- **WHAT TO DO**:
In the copy you make, include no pictures, and transcribe every record exactly.

(PROVIDED RECORDS begins)

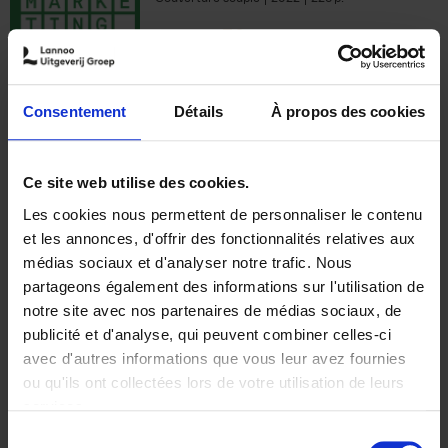
€
35,
50
Consentement
Détails
À propos des cookies
Ajouter au panier
Ce site web utilise des cookies.
Les cookies nous permettent de personnaliser le contenu
The Offer You Can't
et les annonces, d'offrir des fonctionnalités relatives aux
Refuse
(EN)
médias sociaux et d'analyser notre trafic. Nous
Steven Van Belleghem
partageons également des informations sur l'utilisation de
Couverture souple
2020
256
notre site avec nos partenaires de médias sociaux, de
€
37,
50
publicité et d'analyse, qui peuvent combiner celles-ci
avec d'autres informations que vous leur avez fournies
ou qu'ils ont collectées lors de votre utilisation de leurs
services.
Sélection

(PROVIDED RECORDS ends)

- **RESPONSE TO THIS EXERCISE**:
€
35,
50
Consentement
Détails
À propos des cookies
Ajouter au panier
Ce site web utilise des cookies.
Les cookies nous permettent de personnaliser le contenu
The Offer You Can't
et les annonces, d'offrir des fonctionnalités relatives aux
Refuse
(EN)
médias sociaux et d'analyser notre trafic. Nous
Steven Van Belleghem
partageons également des informations sur l'utilisation de
Couverture souple
2020
256
notre site avec nos partenaires de médias sociaux, de
€
37,
50
publicité et d'analyse, qui peuvent combiner celles-ci
avec d'autres informations que vous leur avez fournies
ou qu'ils ont collectées lors de votre utilisation de leurs
services.
Sélection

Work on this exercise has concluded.